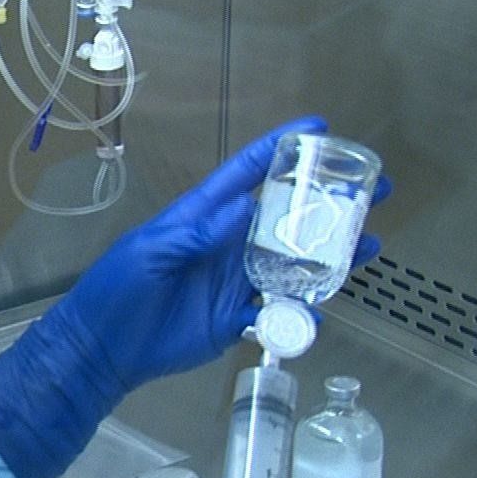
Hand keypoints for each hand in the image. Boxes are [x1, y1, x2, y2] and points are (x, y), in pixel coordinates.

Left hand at [0, 117, 391, 477]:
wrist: (102, 348)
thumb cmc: (117, 289)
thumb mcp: (151, 251)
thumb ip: (199, 231)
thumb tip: (247, 204)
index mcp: (203, 216)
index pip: (246, 174)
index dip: (280, 150)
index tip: (319, 129)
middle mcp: (227, 243)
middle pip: (285, 216)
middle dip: (327, 203)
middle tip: (374, 191)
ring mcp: (234, 281)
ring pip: (292, 262)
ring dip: (329, 254)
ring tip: (370, 245)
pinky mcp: (235, 319)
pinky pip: (278, 312)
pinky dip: (302, 311)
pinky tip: (326, 306)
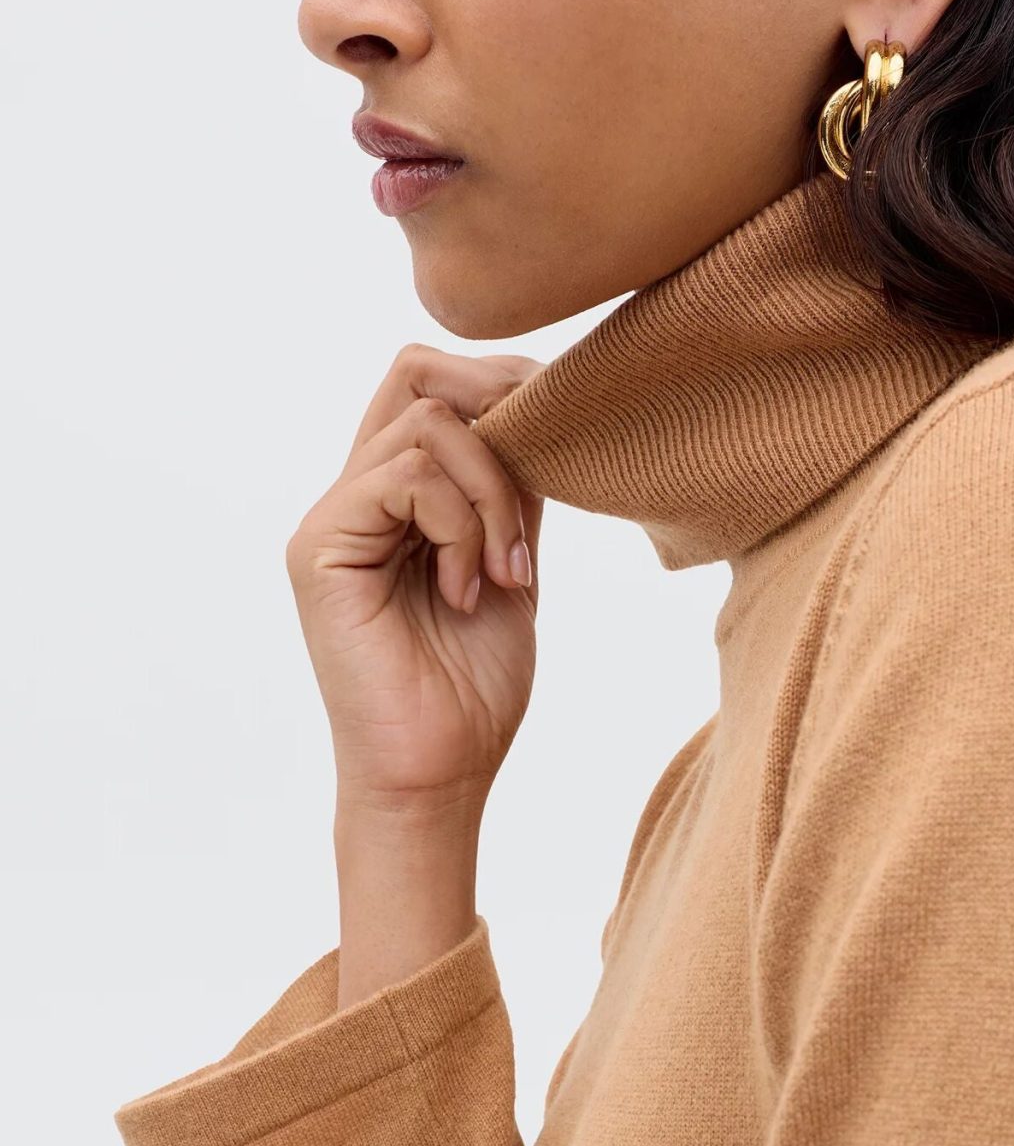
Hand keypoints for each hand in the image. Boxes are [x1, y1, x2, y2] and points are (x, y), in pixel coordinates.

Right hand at [285, 343, 544, 812]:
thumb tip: (540, 410)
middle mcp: (356, 493)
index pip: (438, 383)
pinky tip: (470, 589)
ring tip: (506, 570)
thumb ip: (510, 488)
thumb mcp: (511, 561)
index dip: (508, 390)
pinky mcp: (320, 546)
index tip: (561, 457)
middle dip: (501, 405)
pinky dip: (463, 524)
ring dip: (495, 492)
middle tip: (539, 483)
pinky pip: (407, 475)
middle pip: (417, 369)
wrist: (440, 776)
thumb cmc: (474, 688)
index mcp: (397, 494)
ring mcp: (333, 516)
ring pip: (429, 420)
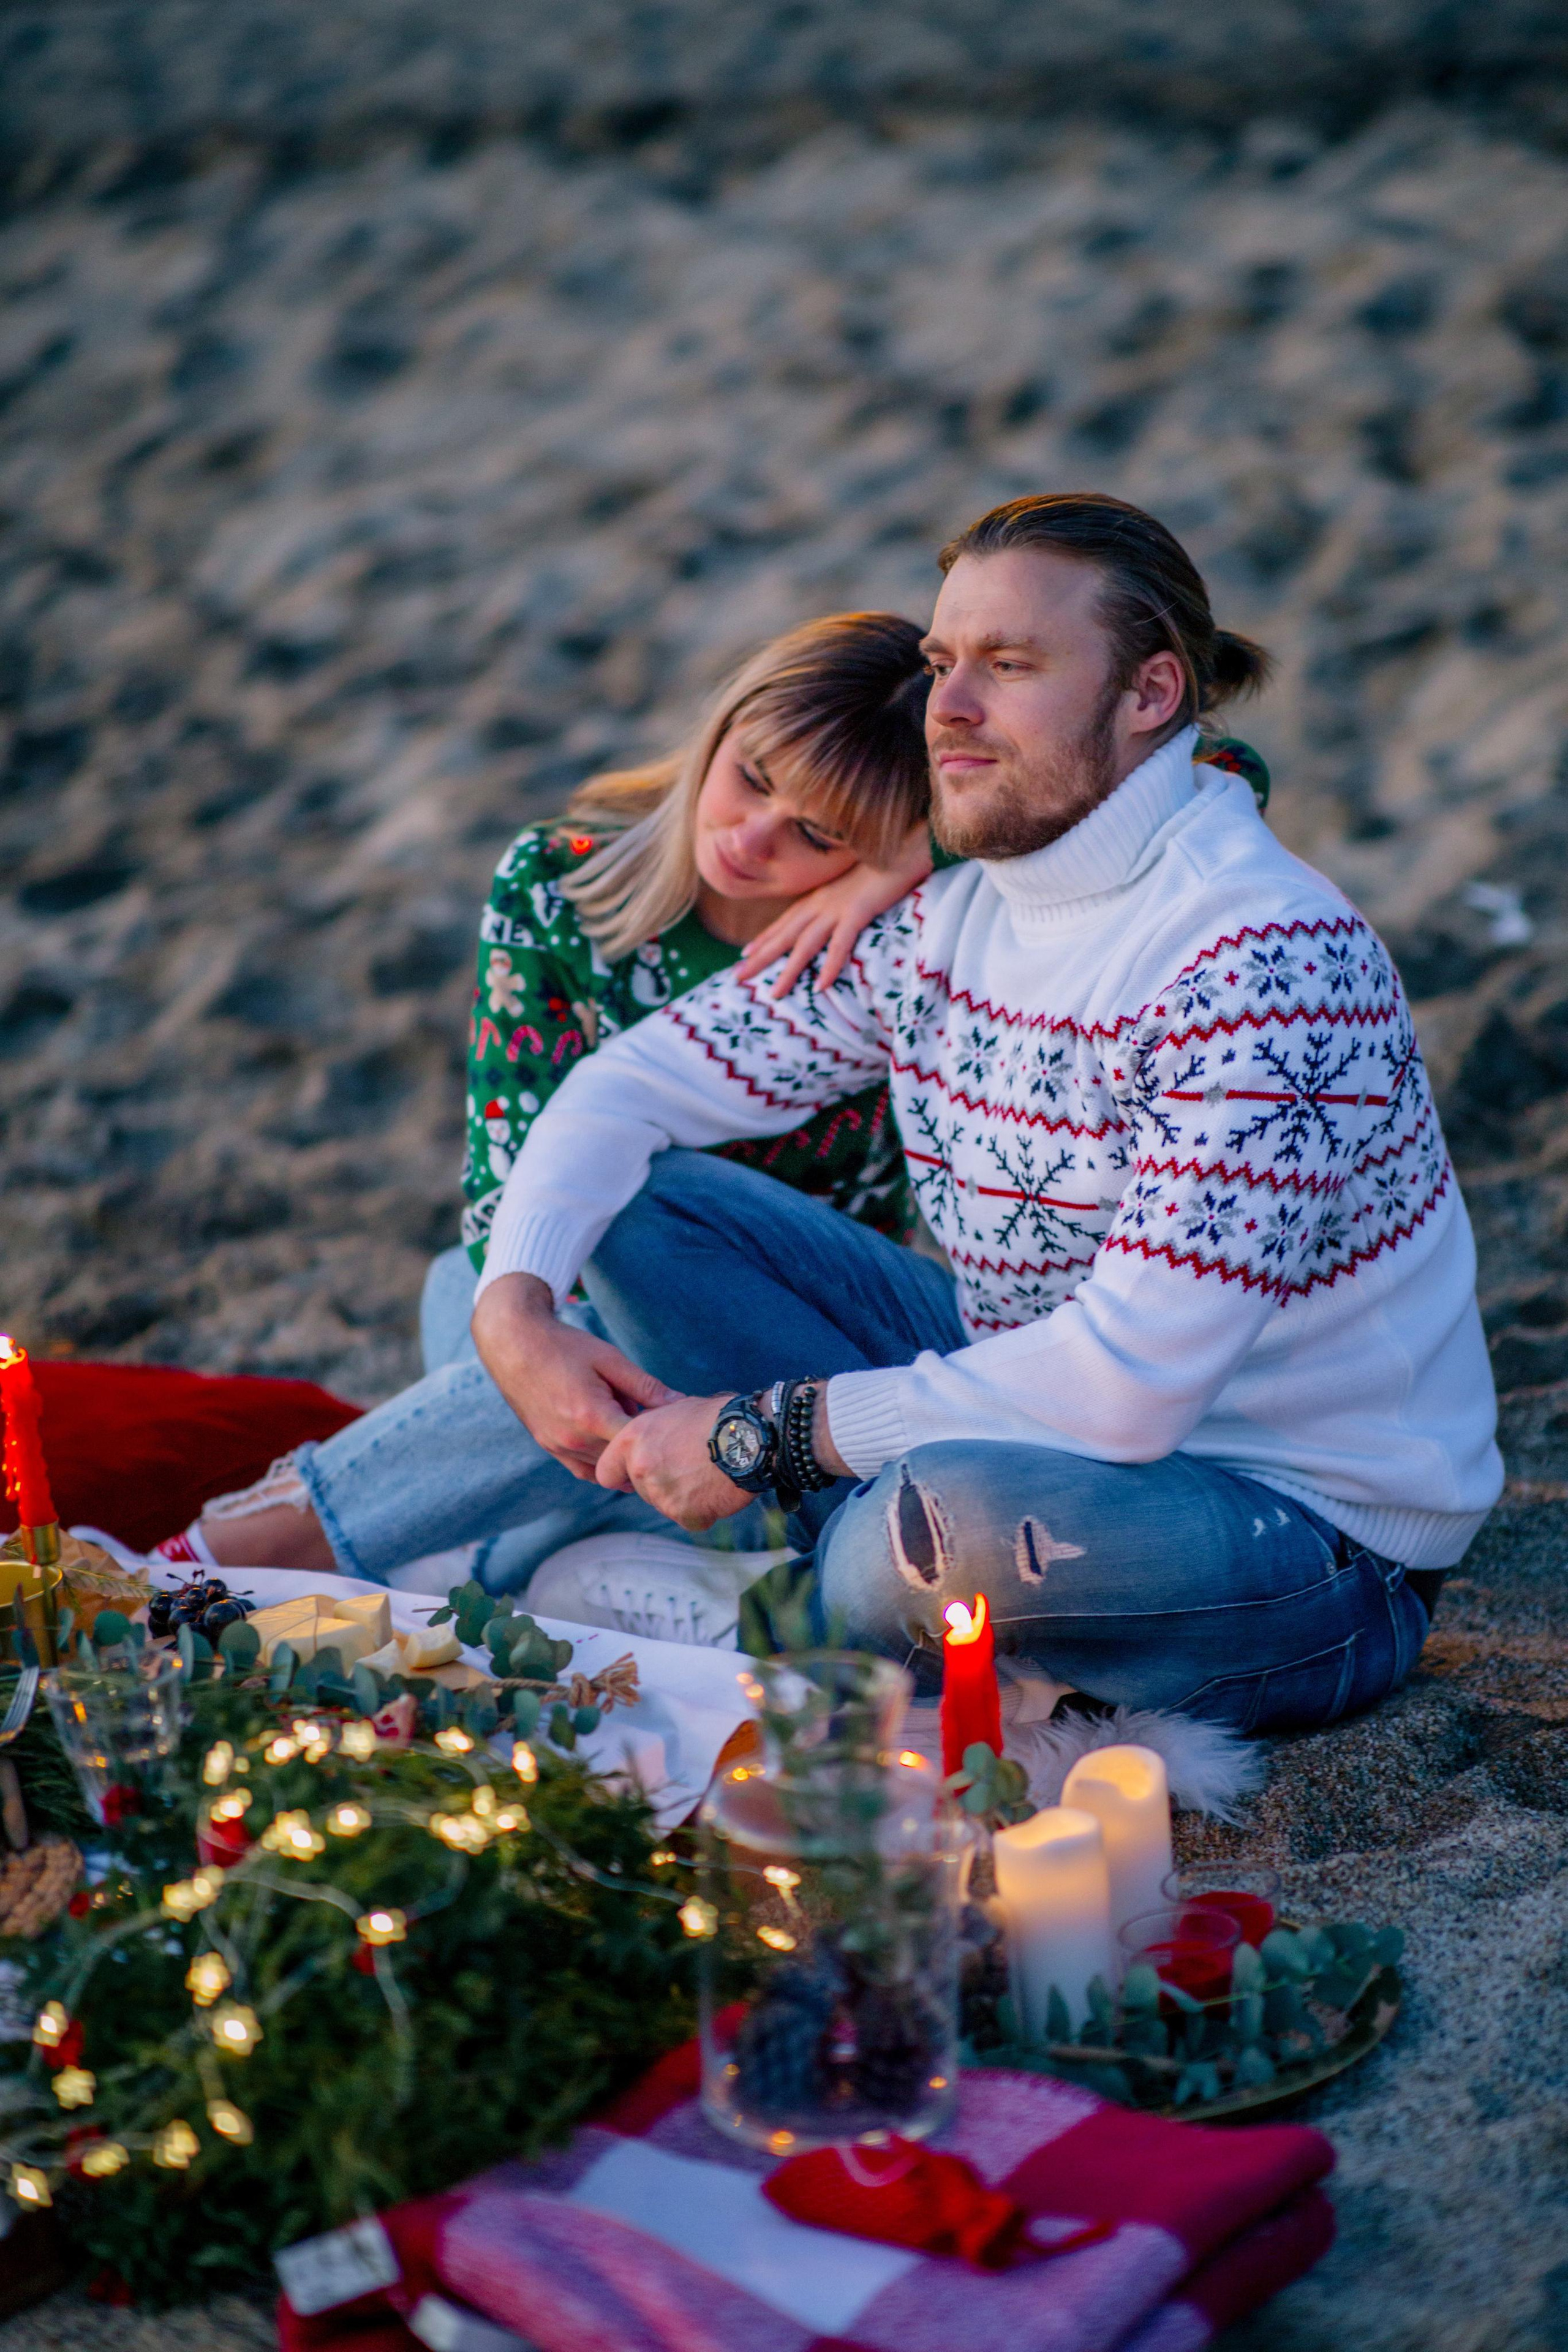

________________

◆ Work to complete
Write out exactly the lines above from the line with "index dip: (280, 150)" through the line with "pinky pip: (278, 312)", both of them included, and leave out all other lines.

◆ Finished task
index dip: (280, 150)
index tip: (319, 129)
middle mcp: (227, 243)
middle pip: (285, 216)
middle dip: (327, 203)
middle tip: (374, 191)
ring mcp: (234, 281)
ring pip: (292, 262)
ring dip: (329, 254)
ring tip: (370, 245)
pinky mcp: (235, 319)
pinky pip: (278, 312)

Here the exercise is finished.